Not only both, there can also be one thing unique to the medium: absolutely abusive prices. Sony has a complete monopoly over who can sell in its online store. With its recent change of policies in the store, it’s now harder to sell there, so thanks to this change it will be harder to publish on PlayStation. And given that no other digital stores are allowed, you can’t buy anywhere other than the PlayStation Store.
What does this lead to? Users being forced to buy at whatever price Sony dictates. Even if it’s abusive. For now they can fight it thanks to physical, which tends to get cheaper thanks to a combination of two factors: the fact that, by having several versions, they compete with each other, lowering the price, and the fact that the second-hand market exists, which means the product’s depreciation through use makes them cheaper. Which in turn forces digital games to drop in price faster, since the prices of physical games drop at a steady enough pace that digital ones have to do so too.

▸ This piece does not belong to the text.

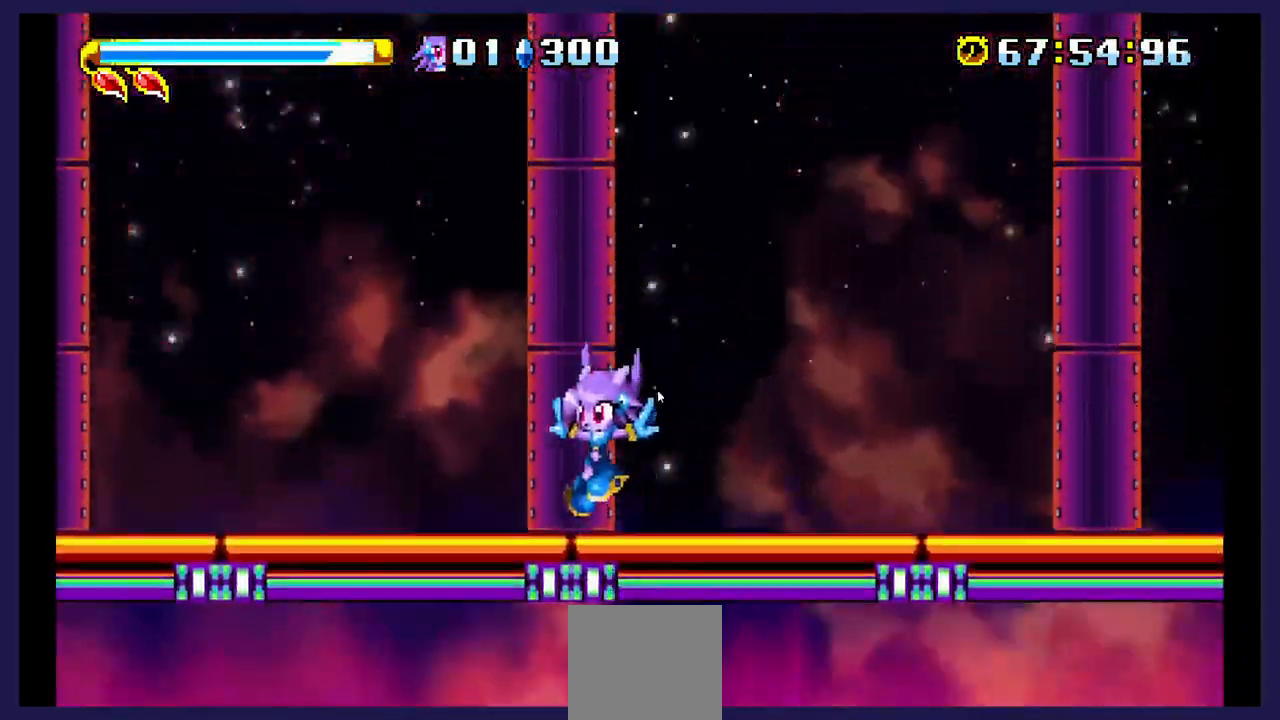
{"dt_ms": 1000, "buttons": ["DPAD_LEFT"]}
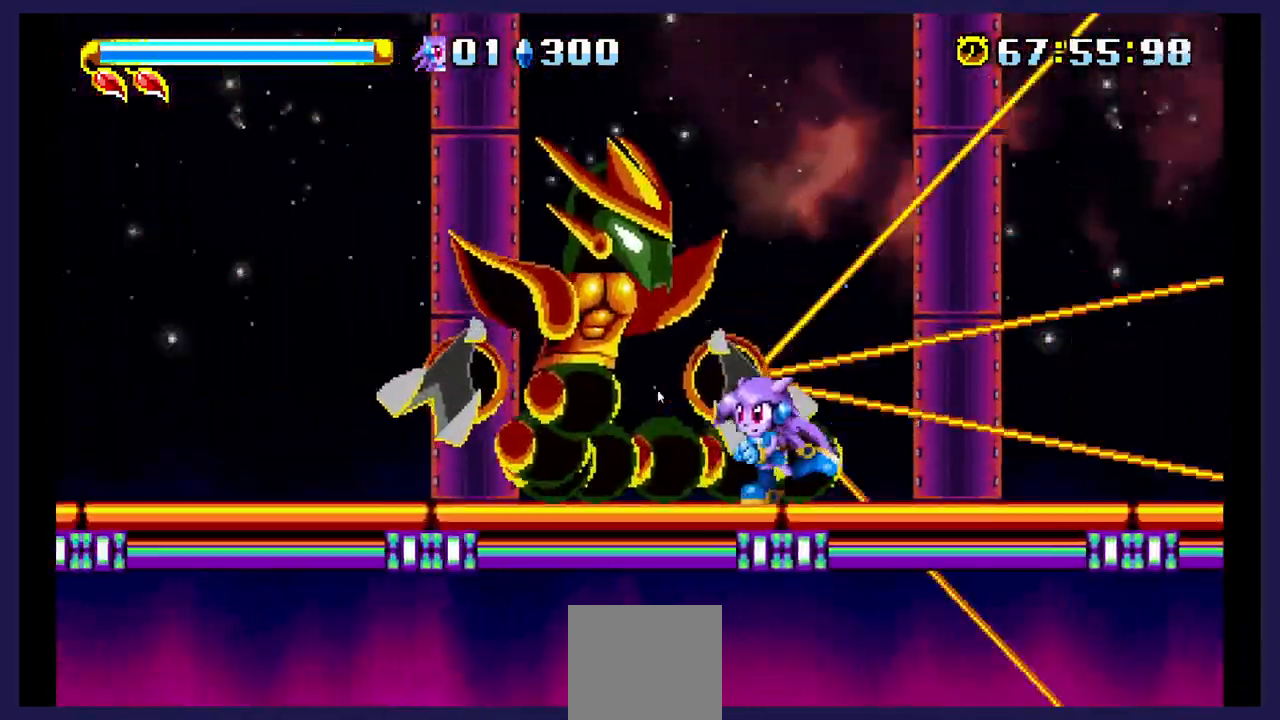
{"dt_ms": 500, "buttons": ["A"], "events": [[200, "DPAD_LEFT", "up"], [317, "DPAD_RIGHT", "down"], [433, "A", "down"], [467, "DPAD_RIGHT", "up"]]}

If we add together the fact that Sony has a complete monopoly over digital stores on its console and the absence of external pressure to lower prices, what is the most likely thing to happen to prices? What already happens with Nintendo’s digital games, which are in exactly that situation: they never come down in price and their discounts are ridiculously small. Directly affecting the consumer.
A world without physical games
All of this will also affect especially the habits of people who consume video games in particular ways. Some people buy video games, beat them, and sell them to buy the next one. There are those who only buy second-hand games. There are those who chip in together to buy a game. Many of them, most of them, because they can’t afford the price of games whose prices keep getting higher. Something that digital keeps putting more and more obstacles in the way of.
That’s not even counting the collecting factor. Or the factor of preserving the medium. Especially because the second would require talking about something very delicate: the only real preservation would involve companies allowing us to own games and emulate them however we wanted. Something we should have a right to, just as we have the right to scan a book and read it wherever we want.
What Sony is proposing is an anti-consumer measure that benefits no one and can cause us serious harm. If it doesn’t end up affecting video games very negatively in the medium to long term. That’s why it’s time to stand our ground and say no, that this move, without many other equivalent pro-user measures, isn’t something we can accept. Because otherwise, what Sony is going to do is going to have repercussions for users. And very negatively.